Ich bleibe zuversichtlich, dass am Ende der Verhandlungen ein gutes Ergebnis stehen kann. Es ist möglich, die Grundsätze der EU zu wahren und eine neue, ehrgeizige Partnerschaft zu schaffen. Das ist es, was der Europäische Rat bereits im März vorgeschlagen hat. Die EU hat ein Freihandelsabkommen mit Nullzollsätzen und ohne mengenmäßige Beschränkungen für Waren angeboten. Sie hat eine enge Zusammenarbeit in Zoll- und Regulierungsangelegenheiten sowie den Zugang zu Märkten für öffentliche Aufträge vorgeschlagen, um nur einige Bespiele zu nennen.

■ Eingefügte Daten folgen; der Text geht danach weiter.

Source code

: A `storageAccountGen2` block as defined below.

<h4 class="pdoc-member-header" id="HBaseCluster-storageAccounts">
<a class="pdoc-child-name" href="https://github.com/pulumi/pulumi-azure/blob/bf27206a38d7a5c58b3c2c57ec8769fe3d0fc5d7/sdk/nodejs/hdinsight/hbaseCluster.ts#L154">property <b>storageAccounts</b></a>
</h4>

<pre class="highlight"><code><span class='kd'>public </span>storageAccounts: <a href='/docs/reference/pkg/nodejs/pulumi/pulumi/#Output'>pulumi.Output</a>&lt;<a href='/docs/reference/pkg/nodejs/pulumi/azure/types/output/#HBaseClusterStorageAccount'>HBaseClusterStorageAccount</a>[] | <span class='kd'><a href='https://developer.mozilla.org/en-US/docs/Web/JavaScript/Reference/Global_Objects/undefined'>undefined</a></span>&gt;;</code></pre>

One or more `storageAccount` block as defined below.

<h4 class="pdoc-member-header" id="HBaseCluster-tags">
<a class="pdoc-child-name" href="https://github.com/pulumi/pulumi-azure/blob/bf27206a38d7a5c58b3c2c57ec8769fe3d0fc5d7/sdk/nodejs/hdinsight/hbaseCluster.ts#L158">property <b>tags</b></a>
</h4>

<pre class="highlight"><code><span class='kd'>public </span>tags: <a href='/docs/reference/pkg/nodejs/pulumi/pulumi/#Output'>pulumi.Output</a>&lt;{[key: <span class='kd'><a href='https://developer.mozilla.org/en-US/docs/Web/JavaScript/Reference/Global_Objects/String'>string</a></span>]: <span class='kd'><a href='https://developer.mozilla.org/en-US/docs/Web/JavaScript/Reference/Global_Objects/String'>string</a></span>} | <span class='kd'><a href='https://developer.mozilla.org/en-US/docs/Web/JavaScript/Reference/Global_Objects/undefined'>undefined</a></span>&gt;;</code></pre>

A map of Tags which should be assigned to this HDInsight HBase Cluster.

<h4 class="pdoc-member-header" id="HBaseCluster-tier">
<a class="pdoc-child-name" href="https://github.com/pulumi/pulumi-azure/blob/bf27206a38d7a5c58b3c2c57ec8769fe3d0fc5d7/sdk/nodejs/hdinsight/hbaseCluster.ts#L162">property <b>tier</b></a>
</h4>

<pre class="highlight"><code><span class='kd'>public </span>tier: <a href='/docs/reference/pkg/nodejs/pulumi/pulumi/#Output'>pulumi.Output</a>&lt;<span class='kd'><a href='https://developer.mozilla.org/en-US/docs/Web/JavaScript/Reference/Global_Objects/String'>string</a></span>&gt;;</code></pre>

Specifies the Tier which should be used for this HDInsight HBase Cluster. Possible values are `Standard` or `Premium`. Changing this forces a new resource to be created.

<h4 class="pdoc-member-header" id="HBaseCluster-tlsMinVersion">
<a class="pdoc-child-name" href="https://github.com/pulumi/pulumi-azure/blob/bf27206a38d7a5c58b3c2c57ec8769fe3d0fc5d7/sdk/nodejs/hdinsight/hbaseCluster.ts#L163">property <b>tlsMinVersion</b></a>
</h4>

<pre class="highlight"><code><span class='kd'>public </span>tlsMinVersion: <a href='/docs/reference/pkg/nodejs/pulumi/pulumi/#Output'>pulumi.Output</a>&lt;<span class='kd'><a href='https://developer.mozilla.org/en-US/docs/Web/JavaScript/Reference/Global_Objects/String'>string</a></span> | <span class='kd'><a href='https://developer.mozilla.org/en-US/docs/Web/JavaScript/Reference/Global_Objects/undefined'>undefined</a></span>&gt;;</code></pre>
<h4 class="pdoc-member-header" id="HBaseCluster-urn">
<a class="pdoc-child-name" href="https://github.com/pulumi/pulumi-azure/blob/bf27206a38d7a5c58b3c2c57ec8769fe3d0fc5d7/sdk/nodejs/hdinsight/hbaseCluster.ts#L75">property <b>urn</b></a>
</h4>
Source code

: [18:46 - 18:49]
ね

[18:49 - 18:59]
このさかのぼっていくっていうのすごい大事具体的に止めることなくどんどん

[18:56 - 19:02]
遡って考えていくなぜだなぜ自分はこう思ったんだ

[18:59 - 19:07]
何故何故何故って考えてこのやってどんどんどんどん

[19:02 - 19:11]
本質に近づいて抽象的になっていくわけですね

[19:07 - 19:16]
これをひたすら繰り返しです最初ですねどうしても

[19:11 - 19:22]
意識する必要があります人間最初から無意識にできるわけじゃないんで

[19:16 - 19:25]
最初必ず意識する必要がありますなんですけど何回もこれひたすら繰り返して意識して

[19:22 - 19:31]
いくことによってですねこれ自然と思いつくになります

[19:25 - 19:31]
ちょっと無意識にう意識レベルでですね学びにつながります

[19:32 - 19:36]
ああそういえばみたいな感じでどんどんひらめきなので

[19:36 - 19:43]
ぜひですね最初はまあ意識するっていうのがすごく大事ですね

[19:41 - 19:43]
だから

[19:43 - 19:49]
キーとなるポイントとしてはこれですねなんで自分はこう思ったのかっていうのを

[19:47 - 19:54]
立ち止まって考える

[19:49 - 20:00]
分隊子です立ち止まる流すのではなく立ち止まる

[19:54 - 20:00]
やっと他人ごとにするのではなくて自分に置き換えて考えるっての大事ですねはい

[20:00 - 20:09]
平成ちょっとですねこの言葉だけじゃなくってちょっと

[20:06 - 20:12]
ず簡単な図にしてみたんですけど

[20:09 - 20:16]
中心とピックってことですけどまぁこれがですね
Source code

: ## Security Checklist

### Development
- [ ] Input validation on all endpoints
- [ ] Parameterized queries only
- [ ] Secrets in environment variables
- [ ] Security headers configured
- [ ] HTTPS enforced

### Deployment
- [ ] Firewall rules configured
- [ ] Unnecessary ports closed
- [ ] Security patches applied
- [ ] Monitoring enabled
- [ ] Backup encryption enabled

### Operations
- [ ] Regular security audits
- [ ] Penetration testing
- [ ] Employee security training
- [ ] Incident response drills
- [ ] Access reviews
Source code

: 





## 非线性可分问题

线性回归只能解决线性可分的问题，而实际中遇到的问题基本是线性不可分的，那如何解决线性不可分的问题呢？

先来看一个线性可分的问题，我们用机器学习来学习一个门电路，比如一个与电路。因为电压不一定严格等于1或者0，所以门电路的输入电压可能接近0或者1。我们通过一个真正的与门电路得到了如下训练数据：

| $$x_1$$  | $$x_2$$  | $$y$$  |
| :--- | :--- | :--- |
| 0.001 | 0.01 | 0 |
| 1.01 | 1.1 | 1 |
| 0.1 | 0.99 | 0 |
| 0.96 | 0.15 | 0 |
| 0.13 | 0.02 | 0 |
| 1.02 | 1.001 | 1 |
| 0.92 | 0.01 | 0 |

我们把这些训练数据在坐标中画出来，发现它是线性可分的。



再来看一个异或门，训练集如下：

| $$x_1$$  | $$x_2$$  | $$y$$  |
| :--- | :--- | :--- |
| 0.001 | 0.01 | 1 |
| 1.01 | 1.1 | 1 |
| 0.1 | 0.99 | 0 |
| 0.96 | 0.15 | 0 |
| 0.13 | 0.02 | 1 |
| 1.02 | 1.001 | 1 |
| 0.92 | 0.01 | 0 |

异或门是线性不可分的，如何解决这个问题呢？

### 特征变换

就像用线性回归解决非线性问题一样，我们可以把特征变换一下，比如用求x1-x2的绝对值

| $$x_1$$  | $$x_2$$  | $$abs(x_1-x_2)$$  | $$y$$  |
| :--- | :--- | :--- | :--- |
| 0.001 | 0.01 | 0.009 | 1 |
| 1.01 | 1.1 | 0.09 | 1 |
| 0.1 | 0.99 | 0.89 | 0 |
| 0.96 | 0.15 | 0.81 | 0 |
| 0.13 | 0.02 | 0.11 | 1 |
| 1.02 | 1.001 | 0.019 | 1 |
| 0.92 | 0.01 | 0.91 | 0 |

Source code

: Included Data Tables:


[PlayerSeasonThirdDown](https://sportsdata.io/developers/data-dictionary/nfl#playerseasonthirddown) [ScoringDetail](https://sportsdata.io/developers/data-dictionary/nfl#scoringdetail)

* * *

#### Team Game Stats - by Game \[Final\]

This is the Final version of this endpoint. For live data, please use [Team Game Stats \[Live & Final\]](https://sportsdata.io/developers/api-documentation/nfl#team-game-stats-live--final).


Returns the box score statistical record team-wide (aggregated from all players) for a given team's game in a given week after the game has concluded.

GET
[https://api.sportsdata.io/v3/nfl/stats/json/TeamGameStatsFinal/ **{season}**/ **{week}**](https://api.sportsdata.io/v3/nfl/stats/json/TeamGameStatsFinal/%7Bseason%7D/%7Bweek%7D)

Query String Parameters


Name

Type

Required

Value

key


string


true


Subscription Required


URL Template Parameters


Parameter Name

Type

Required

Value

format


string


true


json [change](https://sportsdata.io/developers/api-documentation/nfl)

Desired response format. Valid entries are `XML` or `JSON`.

Im Sicherheitsbereich strebt die EU eine sehr intensive Zusammenarbeit zum Schutz der Bürgerinnen und Bürger und unserer demokratischen Gesellschaften an. Wir sollten einen wirksamen Austausch von Erkenntnissen und Informationen organisieren und sicherstellen, dass unsere Strafverfolgungsbehörden zusammenarbeiten. Wir sollten im Kampf gegen Verbrechen, Geldwäsche und Terrorismusfinanzierung zusammenarbeiten. Wir können beim Austausch von DNA, Fingerabdrücken oder Fluggastdaten in der Luftfahrt kooperieren, um Terroristen und andere Straftäter effizienter aufzuspüren und zu identifizieren. Wir sind auch bereit, Mechanismen für schnelle, effektive Auslieferungen zu erörtern, die die Verfahrensrechte von Verdächtigen gewährleisten.
Wenn das Vereinigte Königreich hier mitzieht, und wenn wir rasch Lösungen für die noch ausstehenden Fragen des Austritts – einschließlich des „Backstops“ für Irland und Nordirland – finden, dann bin ich überzeugt, dass die EU und das Vereinigte Königreich eine Partnerschaft aufbauen können, die in Umfang und Tiefe beispiellos ist.